Professor Francesco Muntoni, paediatric neurologist at Great Ormond Street Institute of Child Health, said delays will mean babies with type 1 face an ‘early death’.
He said: ‘SMA patients have been let down and now we are essentially the last country in the civilised world to adopt this drug.
‘Spinraza is an effective treatment for SMA but, once the condition has progressed in its course, children are unable to regain lost function.
‘As a physician, there is nothing more frustrating than knowing a medicine that can help your patients in England is out of reach, while it’s available in Scotland.’

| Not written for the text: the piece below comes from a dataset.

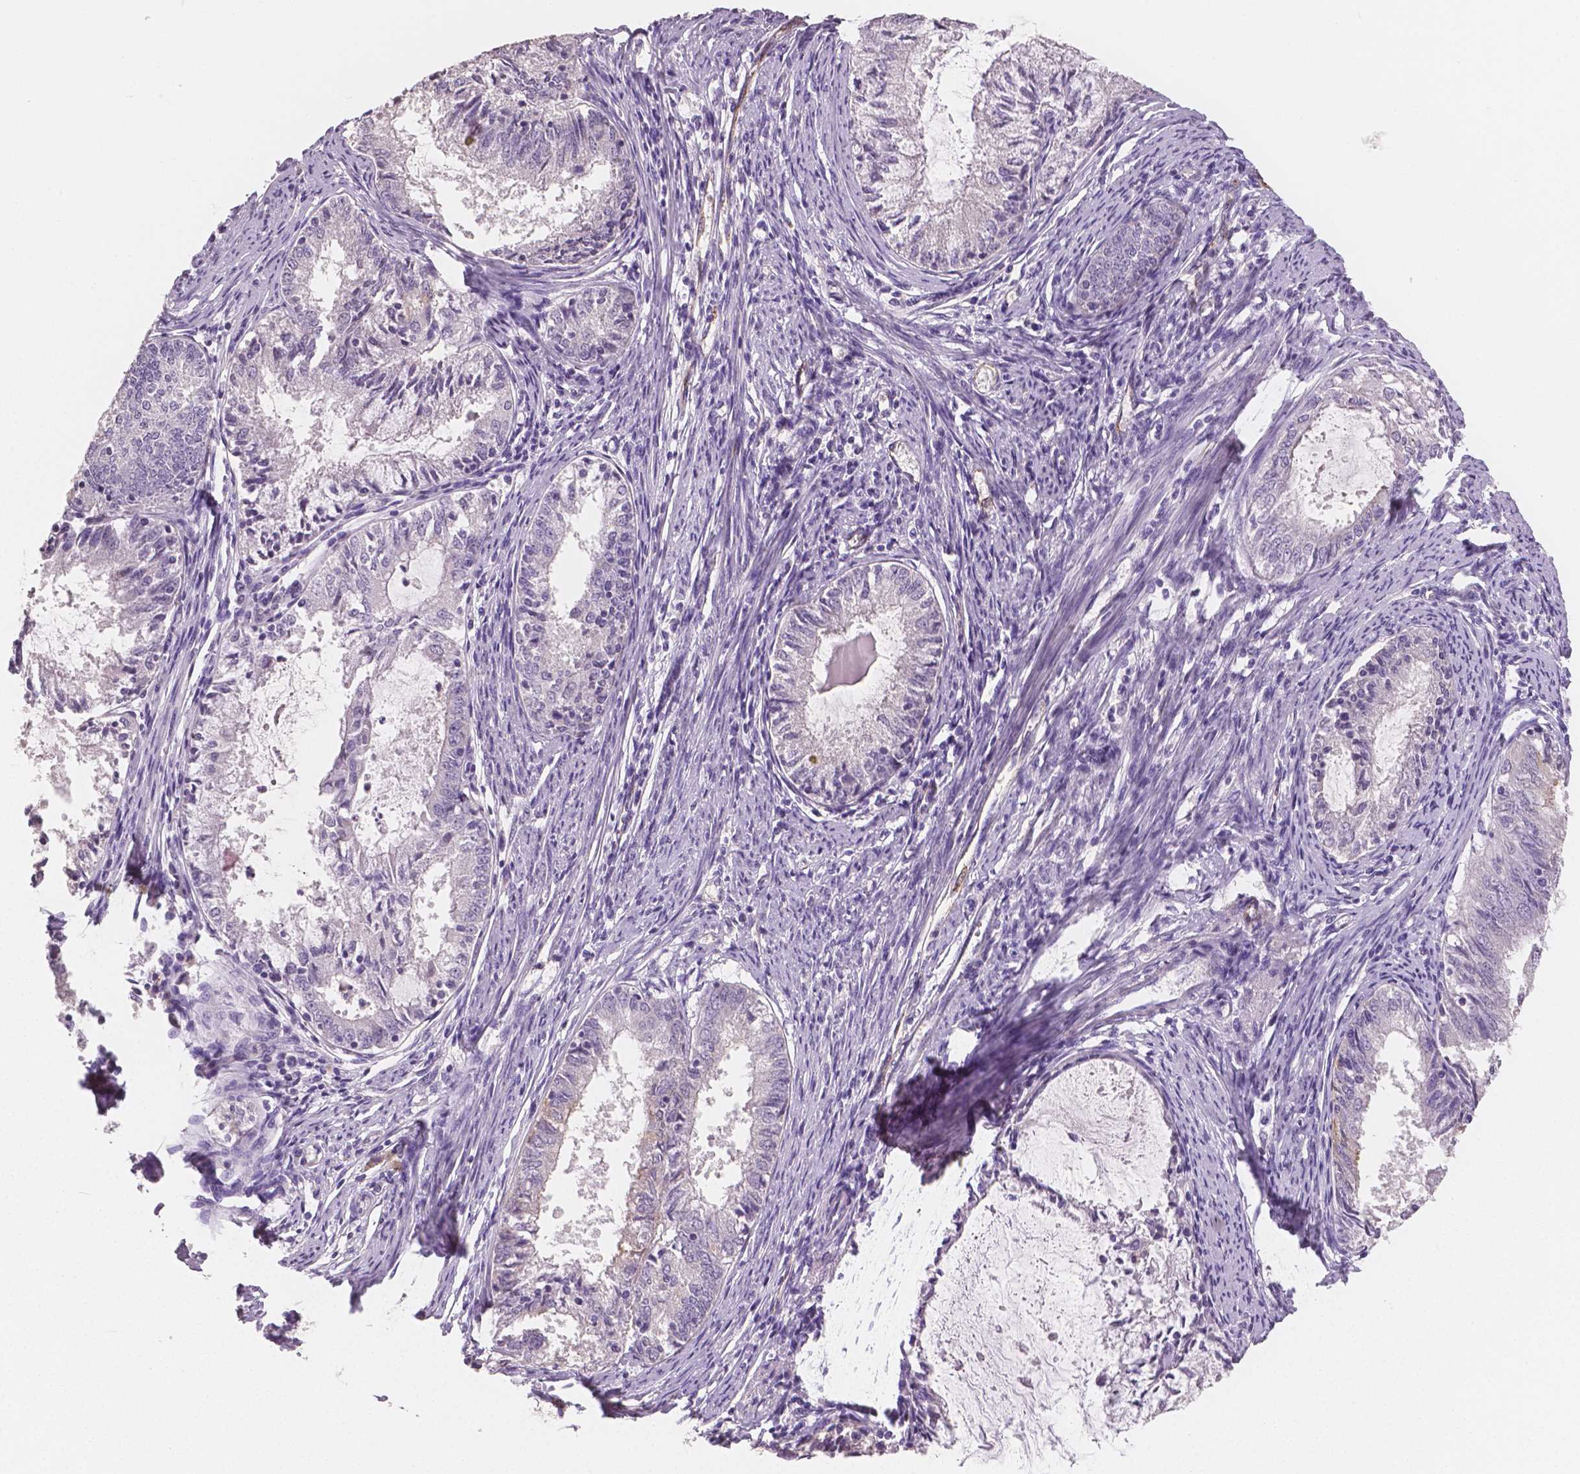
{"staining": {"intensity": "weak", "quantity": "<25%", "location": "cytoplasmic/membranous"}, "tissue": "endometrial cancer", "cell_type": "Tumor cells", "image_type": "cancer", "snomed": [{"axis": "morphology", "description": "Adenocarcinoma, NOS"}, {"axis": "topography", "description": "Endometrium"}], "caption": "The micrograph exhibits no significant staining in tumor cells of endometrial cancer.", "gene": "TSPAN7", "patient": {"sex": "female", "age": 57}}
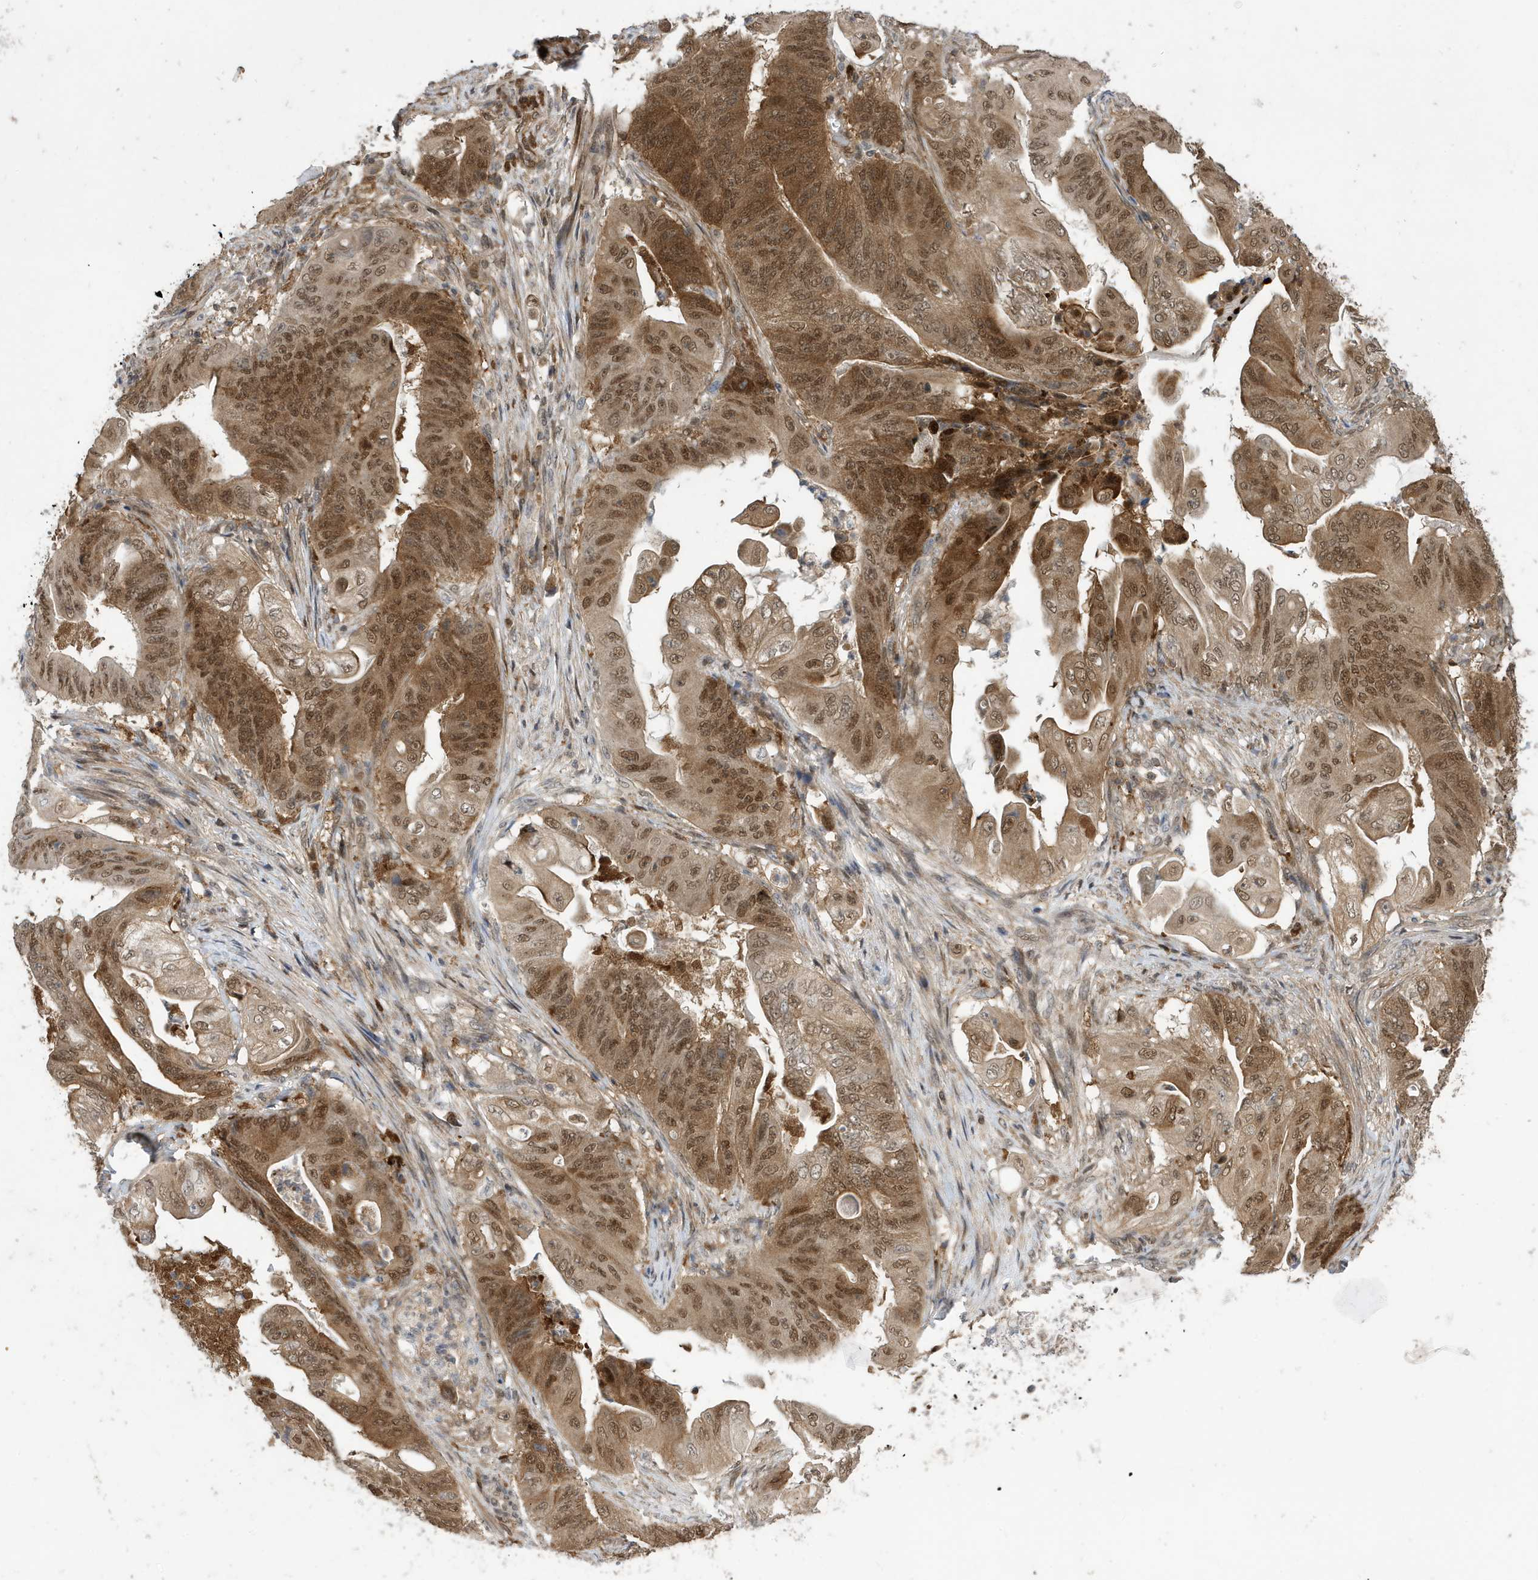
{"staining": {"intensity": "moderate", "quantity": ">75%", "location": "cytoplasmic/membranous,nuclear"}, "tissue": "stomach cancer", "cell_type": "Tumor cells", "image_type": "cancer", "snomed": [{"axis": "morphology", "description": "Adenocarcinoma, NOS"}, {"axis": "topography", "description": "Stomach"}], "caption": "Protein staining of stomach cancer tissue reveals moderate cytoplasmic/membranous and nuclear positivity in approximately >75% of tumor cells.", "gene": "UBQLN1", "patient": {"sex": "female", "age": 73}}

WHAT IS SPINAL MUSCULAR ATROPHY?
Spinal Muscular Atrophy (SMA) is a disease that weakens a patient’s strength by affecting the motor nerve cells in the spinal cord.
Those affected never gain the ability to walk, eat or breathe.
SMA is the number one genetic cause of death for infants.
It is genetic and passed from parent to child.
There are four primary types of SMA—I, II, III and IV, which are based on age of onset and the physical milestones achieved.
- Onset is shortly after birth
- Difficulty breathing, sucking and swallowing
- Never reach the developmental milestone of being able to sit on their own
- Children with type 1 SMA can survive for a number of years
Professor Muntoni added: ‘NICE, Biogen and NHS England must come to a compromise and make this drug available.’
Doug Henderson, managing director of Spinal Muscular Atrophy UK, said: ‘The SMA community has waited long enough.
‘I urge Biogen, NHS England and NICE to complete negotiations by 8 May with a Managed Access Agreement for all with SMA Types 1, 2 and 3.
‘As each week rolls by without access to this life-changing treatment… newly diagnosed babies are left with a very uncertain future.’
Biogen turned down an opportunity to apologise when approached by MailOnline and declined to offer a more detailed statement.
A spokesperson for the firm said: ‘Biogen shares the deep frustration of families and patients with this delay.’
They added that the company is ‘working tirelessly’ alongside Nice and NHS England to find a resolution to allow all SMA patients access to Spinraza.
Biogen gives 80 children in England, Wales and Northern Ireland battling SMA type 1 the drug for free as part of an access programme.
That scheme closed on November 1 last year to all patients who were diagnosed after that date, however, the children still receive the drug.
NHS England has yet to respond to a request for comment from MailOnline. But Nice said Spinraza will be discussed in private next week.
A spokesperson said: ‘We have been informed by the parties that no agreement has yet been reached.